Tropes found in this work:

  • Animal Wrongs Group: Oyster and whoever follows him. Really, he's enough.
  • Arc Words:
    • "These ____ophobics. These _____oholics."
    • "And I'm counting 1, counting 2, counting 3..."
  • Asshole Victim: Marty the adulterer and, of course, Nash. Maybe Sara Lowenstein.
  • Beware the Nice Ones: Carl, Carl, Carl. He's a good man at heart, but is such a mess of emotions that he can't even thinkof the culling song without it killing someone.
  • Bittersweet Ending: Helen survives by possessing a male cop, and she joins Carl in hunting Oyster and Mona. The two hippies have the grimoire and are causing magical anarchy around the country, but Mona tears the culling spell out of the book to keep Oyster from having it.
  • Brown Note: The entire book revolves around one (a killing spell).
  • Eco-Terrorist: The boyfriend of the very odd realtor, Helen Hoover Boyle, turns out to be an eco-terrorist who ends up becoming the Token Evil Teammate.
  • Evil Plan: Helen has a sort of ongoing one with her business:
    1. Find luxury houses in which horrible crimes have occurred.
    2. Send Mona over there to 'exorcise' the house, which somehow traps vengeful spirits.
    3. Sell said houses to people.
    4. Wait for her customers to call her with complaints of apparitions, blood seeping from the lintels, and screaming ghosts.
    5. Buy back the haunted houses for cheap.
    6. Go back to step 3.
  • Grand Theft Me
  • Granola Girl: Mona, who has a very hippie style and outlook, wanting to use the Book of Shadows to save the world.
  • Hairy Girl: Zig-Zagged in a humorous way with Mona, who doesn't shave her legs or underarms, but DOES shave her private hair.
  • Happy Fun Ball: The Culling Song is first found in a book of nursery rhymes.
  • How We Got Here: In an In Medias Res form, where the protagonist starts the narrative at the book's climax, and recounts how they got there, and follows up with the resolution.
  • I Love the Dead:
    • Once Nash gets a hold of the culling song, he uses it to kill supermodels and have sex with their corpses.
    • There's also the more tragic case of Carl having sex with his wife without realizing he's unwittingly killed her.
  • Ironic Nursery Tune: Taken to a fairly literal extent with a nursery rhyme (a "culling song") that kills those who hear it.
  • It Was with You All Along: The Book of Shadows. Helen bought it at an estate sale, thinking it was a leather day planner and not realizing the cover is human skin.
  • Left Field Description: The protagonist is a journalist who is always noting details.
    Her suit is light blue, but it's not a regular robin's-egg blue. It's the blue of a robin's egg you might find and then worry that it won't hatch because it's dead inside.
  • Man, I Feel Like a Woman: Helen frees Carl from jail by possessing a male police sergeant and releasing him. She then says that she is going to masturbate once he leaves, "for the experience of it."
  • Mercy Kill: The original purpose of the culling song and what Carl tries to do with Helen at the end.
  • Mind Virus: It eventually turns out that merely thinking about the culling song can telepathically transmit it to someone else, making it a lethal Mind Virus.

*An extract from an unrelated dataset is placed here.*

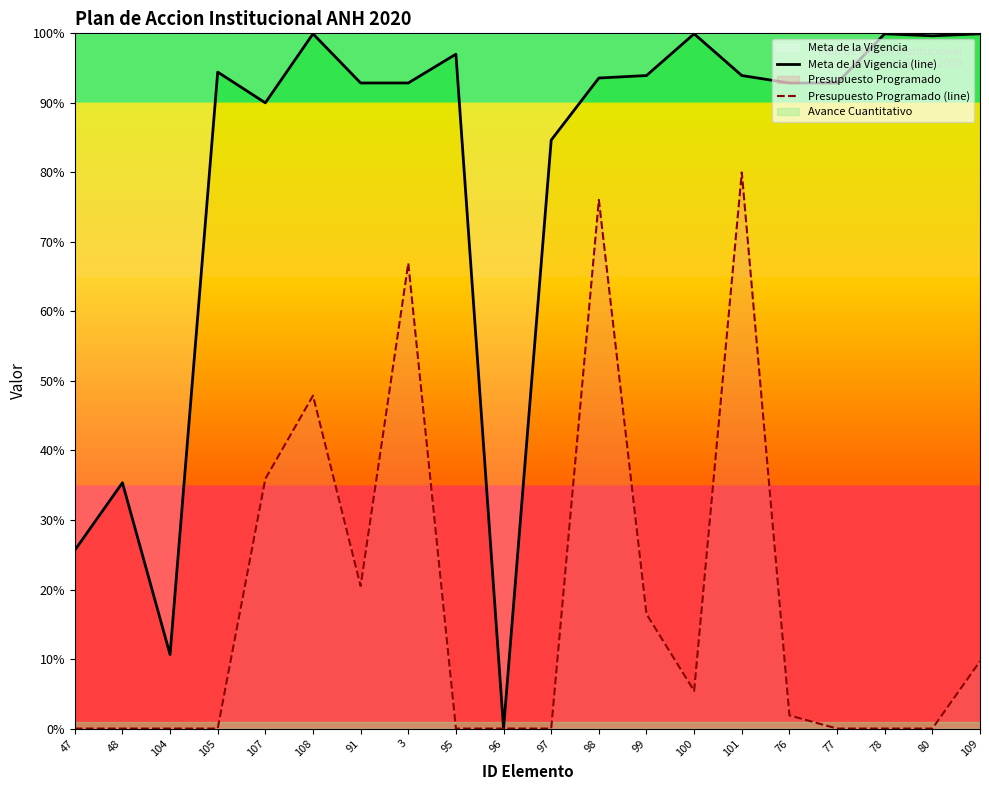

True or false: Presupuesto Programado (line) has more than 1 interior local peaks.

True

  • Nietzsche Wannabe: Oyster
  • Non-Indicative First Episode: First there's the prologue, which deals with two characters who will not be introduced for several chapters. Then there's the actual first chapter, which sees Carl teamed together with a crusty old cop tracking a flying lady. It makes sense... eventually.

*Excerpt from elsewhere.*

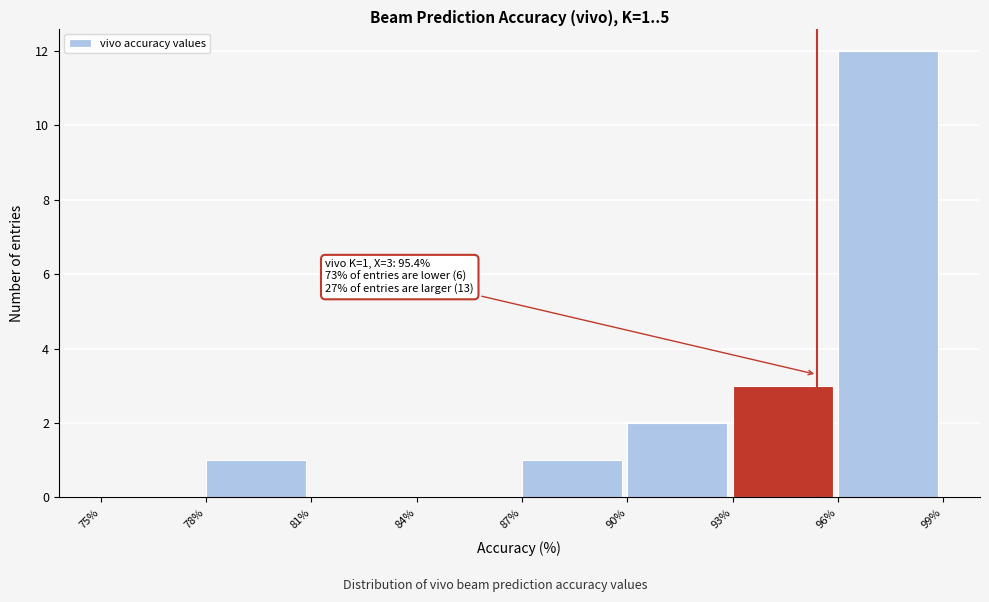

Over which range of the x-axis is the bar tallest?

96% to 99%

  • "Not So Different" Remark: Nash tries pulling this on Carl, in regards to the accidental post mortem intercourse Carl had with his wife
  • One Last Song: It's the last song you'll ever hear.
  • The Password Is Always "Swordfish": Or, in this case, "password," showing how people are becoming banal and unimaginative.
  • Professional Killer: Helen uses the culling song for this purpose and spends her money on antique furniture.
  • Rich Bitch: Helen
  • Straw Nihilist: Oyster.
  • Token Evil Teammate: Oyster.
  • Well-Intentioned Extremist: Mona. Oyster is a faux one.
  • Words Can Break My Bones: Referenced.